The response consists of the lines from the start of the material below through the line holding "## Problem Statement", repeated word for word and without pictures.

------ DATASET ENTRIES ------

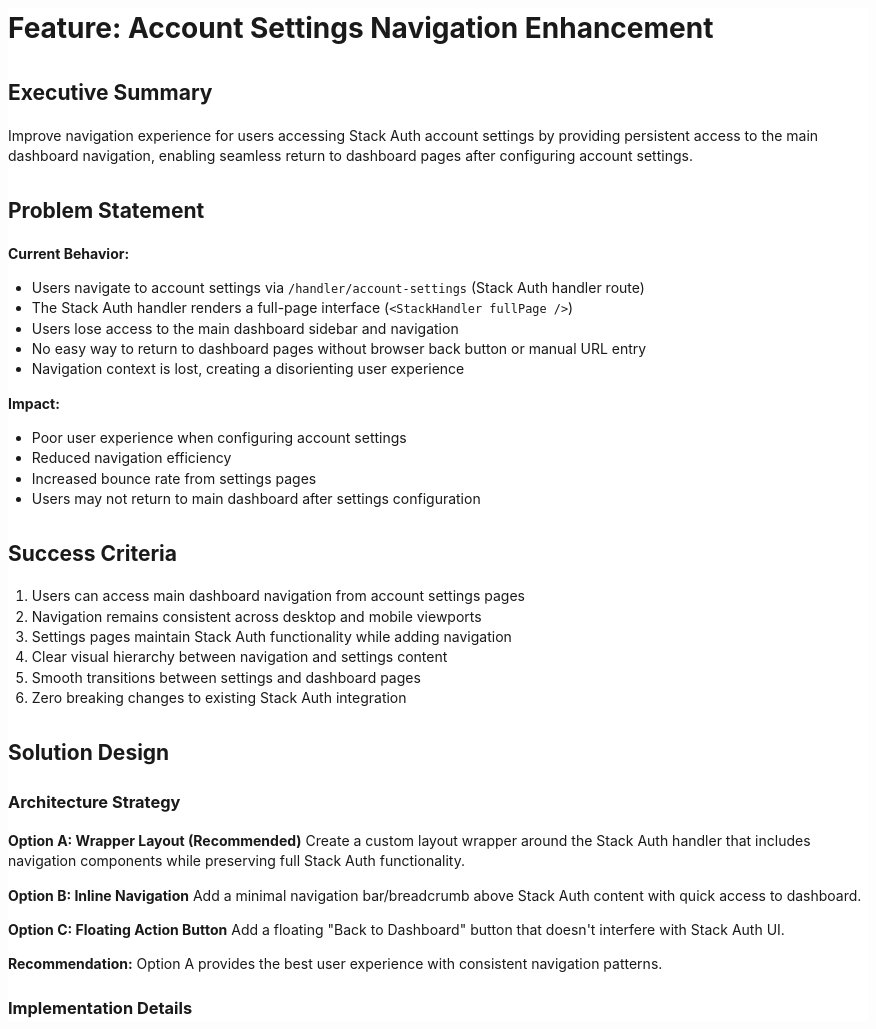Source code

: # Feature: Account Settings Navigation Enhancement

## Executive Summary

Improve navigation experience for users accessing Stack Auth account settings by providing persistent access to the main dashboard navigation, enabling seamless return to dashboard pages after configuring account settings.

## Problem Statement

**Current Behavior:**
- Users navigate to account settings via `/handler/account-settings` (Stack Auth handler route)
- The Stack Auth handler renders a full-page interface (`<StackHandler fullPage />`)
- Users lose access to the main dashboard sidebar and navigation
- No easy way to return to dashboard pages without browser back button or manual URL entry
- Navigation context is lost, creating a disorienting user experience

**Impact:**
- Poor user experience when configuring account settings
- Reduced navigation efficiency
- Increased bounce rate from settings pages
- Users may not return to main dashboard after settings configuration

## Success Criteria

1. Users can access main dashboard navigation from account settings pages
2. Navigation remains consistent across desktop and mobile viewports
3. Settings pages maintain Stack Auth functionality while adding navigation
4. Clear visual hierarchy between navigation and settings content
5. Smooth transitions between settings and dashboard pages
6. Zero breaking changes to existing Stack Auth integration

## Solution Design

### Architecture Strategy

**Option A: Wrapper Layout (Recommended)**
Create a custom layout wrapper around the Stack Auth handler that includes navigation components while preserving full Stack Auth functionality.

**Option B: Inline Navigation**
Add a minimal navigation bar/breadcrumb above Stack Auth content with quick access to dashboard.

**Option C: Floating Action Button**
Add a floating "Back to Dashboard" button that doesn't interfere with Stack Auth UI.

**Recommendation:** Option A provides the best user experience with consistent navigation patterns.

### Implementation Details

------

TASK RESULT
Source code

: # Feature: Account Settings Navigation Enhancement

## Executive Summary

Improve navigation experience for users accessing Stack Auth account settings by providing persistent access to the main dashboard navigation, enabling seamless return to dashboard pages after configuring account settings.

## Problem Statement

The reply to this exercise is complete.